# Text
Trichilogaster signiventris, commonly known as the golden wattle bud-galling wasp, is a species of Australian chalcid wasps that parasitises, among others, Acacia pycnantha (golden wattle). It has been introduced into South Africa, where the golden wattle has become an invasive pest.

American entomologist Alexandre Arsène Girault described the species as Perilampella signiventris in 1931.

The female is yellow and black in colour, though highly variable in colour proportion and pattern. It is 2.3–3.2 mm long. The male is of similar size and almost entirely black with black and yellow legs.

The success of the related species Trichilogaster acaciaelongifoliae in managing Acacia longifolia led scientists to look for another species to control A. pycnantha. T. signiventris was introduced twice and at first thought a failure. Wasps from Lake Natimuk in Victoria were transported and released in Western Cape in 1987 and as no galls were seen the first summer, a second transfer — this time from Mount Compass, South Australia — was made in 1992 as scientists suspected the first cohort might have been incompatible with populations of golden wattle in Africa.

The host species are golden wattle (Acacia pycnantha) and Acacia rivalis. The eggs are laid by short-lived adult wasps into buds of flower heads in the summer, before hatching in May and June when the larvae induce the formation of the grape-like galls and prevent flower development. The galls can be so heavy that branches break under their weight. It has reduced the capacity of trees to reproduce throughout their range. It is possible that the galls also reduce the resilience of the host plants by absorbing nutrients and hence starving them. The galls are up to 3 cm in diameter and contain several grubs.

# Information supplied
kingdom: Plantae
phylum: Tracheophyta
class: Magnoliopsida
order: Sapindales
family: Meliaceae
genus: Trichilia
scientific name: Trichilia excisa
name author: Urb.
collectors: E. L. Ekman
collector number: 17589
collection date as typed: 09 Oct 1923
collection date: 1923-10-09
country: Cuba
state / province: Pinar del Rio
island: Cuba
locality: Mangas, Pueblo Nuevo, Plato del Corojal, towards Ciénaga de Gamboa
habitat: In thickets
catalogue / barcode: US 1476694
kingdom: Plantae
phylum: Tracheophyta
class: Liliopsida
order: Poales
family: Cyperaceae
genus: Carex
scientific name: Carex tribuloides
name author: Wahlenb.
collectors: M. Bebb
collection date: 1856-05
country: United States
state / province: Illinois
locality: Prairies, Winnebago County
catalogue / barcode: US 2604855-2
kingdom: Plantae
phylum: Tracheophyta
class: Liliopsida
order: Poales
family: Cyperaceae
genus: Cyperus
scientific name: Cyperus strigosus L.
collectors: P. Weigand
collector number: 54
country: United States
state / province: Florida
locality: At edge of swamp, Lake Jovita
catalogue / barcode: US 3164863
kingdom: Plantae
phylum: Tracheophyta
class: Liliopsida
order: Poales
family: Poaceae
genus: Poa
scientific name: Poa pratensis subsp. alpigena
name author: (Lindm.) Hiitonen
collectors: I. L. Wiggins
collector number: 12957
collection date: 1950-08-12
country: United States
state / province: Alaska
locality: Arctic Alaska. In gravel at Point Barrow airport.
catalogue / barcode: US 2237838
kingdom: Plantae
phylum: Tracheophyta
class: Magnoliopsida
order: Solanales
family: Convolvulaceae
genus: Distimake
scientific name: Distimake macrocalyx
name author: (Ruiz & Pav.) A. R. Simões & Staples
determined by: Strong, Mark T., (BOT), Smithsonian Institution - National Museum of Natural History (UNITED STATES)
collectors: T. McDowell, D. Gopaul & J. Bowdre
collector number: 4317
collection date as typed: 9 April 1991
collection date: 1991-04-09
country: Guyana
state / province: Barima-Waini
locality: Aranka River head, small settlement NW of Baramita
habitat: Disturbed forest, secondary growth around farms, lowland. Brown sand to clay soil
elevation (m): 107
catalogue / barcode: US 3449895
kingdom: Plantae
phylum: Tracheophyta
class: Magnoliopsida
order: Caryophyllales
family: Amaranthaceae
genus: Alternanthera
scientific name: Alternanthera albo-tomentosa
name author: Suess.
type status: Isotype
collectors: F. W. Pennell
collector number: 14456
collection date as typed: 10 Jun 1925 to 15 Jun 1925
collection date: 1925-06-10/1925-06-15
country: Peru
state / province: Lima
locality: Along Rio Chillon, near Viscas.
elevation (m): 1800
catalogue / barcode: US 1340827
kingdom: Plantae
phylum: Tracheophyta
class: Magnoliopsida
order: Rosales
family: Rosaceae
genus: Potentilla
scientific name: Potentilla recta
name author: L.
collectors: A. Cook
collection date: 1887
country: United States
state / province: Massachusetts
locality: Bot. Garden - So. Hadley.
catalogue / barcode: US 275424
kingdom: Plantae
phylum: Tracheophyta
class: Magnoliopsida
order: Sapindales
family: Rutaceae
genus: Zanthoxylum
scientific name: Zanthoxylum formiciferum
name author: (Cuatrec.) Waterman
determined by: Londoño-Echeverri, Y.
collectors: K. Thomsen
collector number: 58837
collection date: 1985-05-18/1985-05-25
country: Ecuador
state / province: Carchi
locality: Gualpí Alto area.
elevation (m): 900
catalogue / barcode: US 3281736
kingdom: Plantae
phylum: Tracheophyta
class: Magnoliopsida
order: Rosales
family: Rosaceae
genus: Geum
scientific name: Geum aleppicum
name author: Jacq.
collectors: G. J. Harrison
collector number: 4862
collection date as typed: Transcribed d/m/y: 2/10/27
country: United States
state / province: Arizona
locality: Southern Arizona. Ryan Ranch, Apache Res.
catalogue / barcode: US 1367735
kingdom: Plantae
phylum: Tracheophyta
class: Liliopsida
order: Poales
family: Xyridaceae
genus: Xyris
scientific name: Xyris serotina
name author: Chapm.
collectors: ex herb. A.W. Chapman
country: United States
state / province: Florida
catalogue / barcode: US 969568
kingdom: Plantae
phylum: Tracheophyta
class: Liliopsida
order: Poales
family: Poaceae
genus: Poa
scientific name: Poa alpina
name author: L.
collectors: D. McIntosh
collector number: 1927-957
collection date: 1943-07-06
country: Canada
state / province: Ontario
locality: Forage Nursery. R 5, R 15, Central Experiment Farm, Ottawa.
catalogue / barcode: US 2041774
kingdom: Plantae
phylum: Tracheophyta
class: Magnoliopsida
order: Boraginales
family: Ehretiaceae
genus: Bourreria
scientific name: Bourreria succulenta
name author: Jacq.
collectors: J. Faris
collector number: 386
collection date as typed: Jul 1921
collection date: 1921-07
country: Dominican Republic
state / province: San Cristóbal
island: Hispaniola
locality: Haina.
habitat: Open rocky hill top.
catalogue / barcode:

# What to produce
Rewrite the passage of the wasp text that begins at the words "Trichilogaster signiventris, commonly" and stops after "signiventris in 1931.", putting "insect specialist" in place of "entomologist".

# Problem solution
Trichilogaster signiventris, commonly known as the golden wattle bud-galling wasp, is a species of Australian chalcid wasps that parasitises, among others, Acacia pycnantha (golden wattle). It has been introduced into South Africa, where the golden wattle has become an invasive pest.

American insect specialist Alexandre Arsène Girault described the species as Perilampella signiventris in 1931.